══ MATERIAL SUPPLIED ══
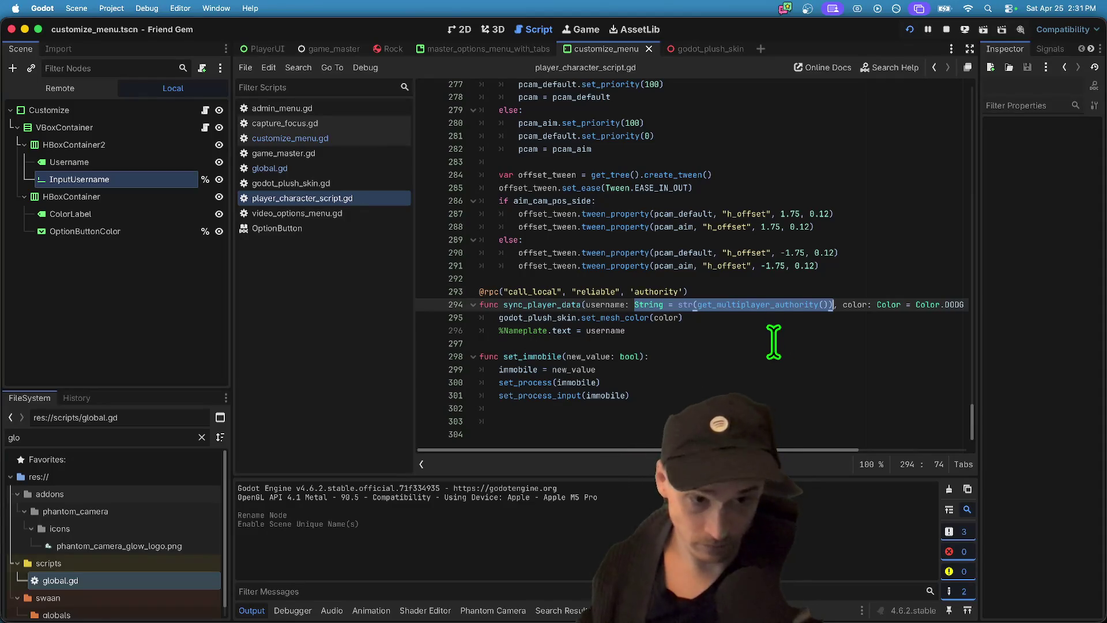
key(BackSpace)
key(BackSpace)
key(BackSpace)
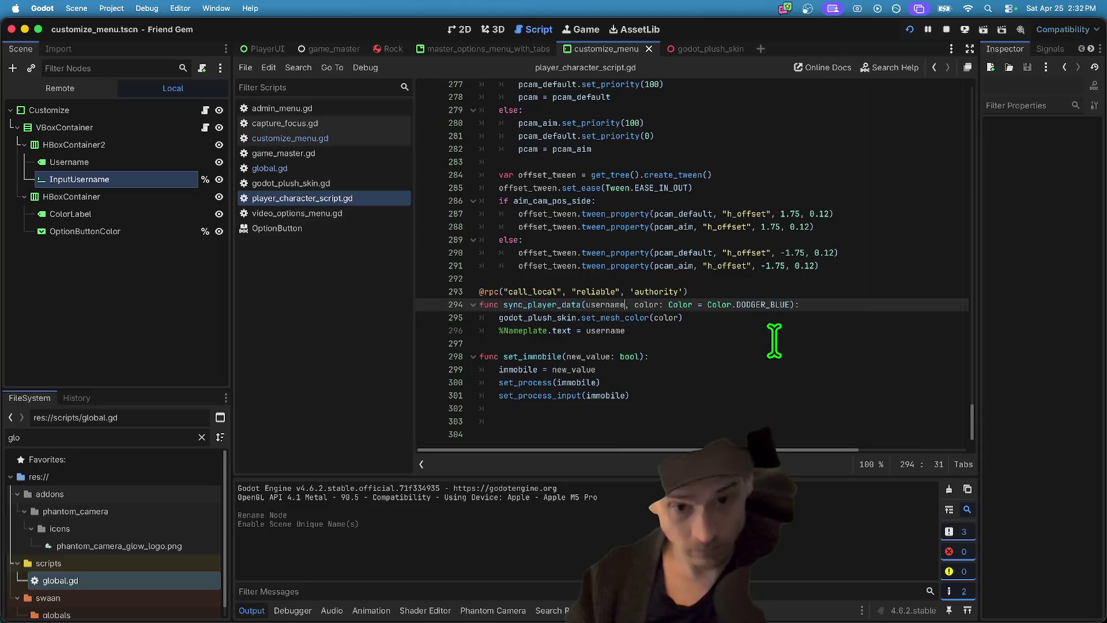
- Inspect the sync_player_data calls on lines 181–182 passing Global.username, then return to the definition
double_click(560, 304)
scroll(648, 297, up, 10)
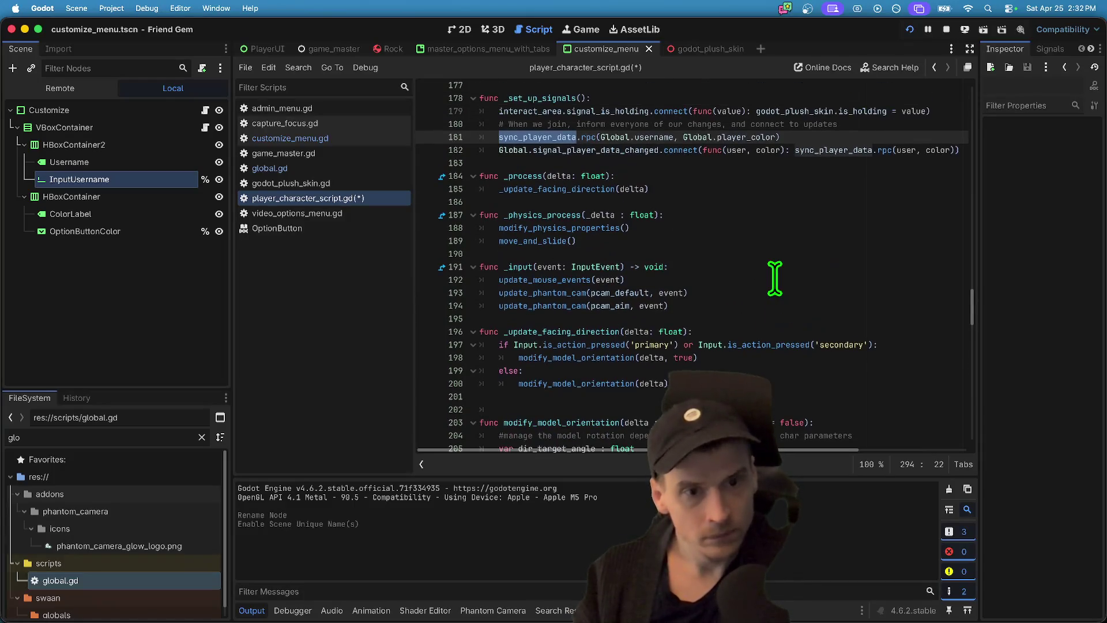
scroll(663, 139, up, 3)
═══
| PROBLEM DESCRIPTION |
I would like the data copied exactly as it stands, with no pictures included.

| COMPLETED TASK |
key(BackSpace)
key(BackSpace)
key(BackSpace)
- Inspect the sync_player_data calls on lines 181–182 passing Global.username, then return to the definition
double_click(560, 304)
scroll(648, 297, up, 10)
scroll(663, 139, up, 3)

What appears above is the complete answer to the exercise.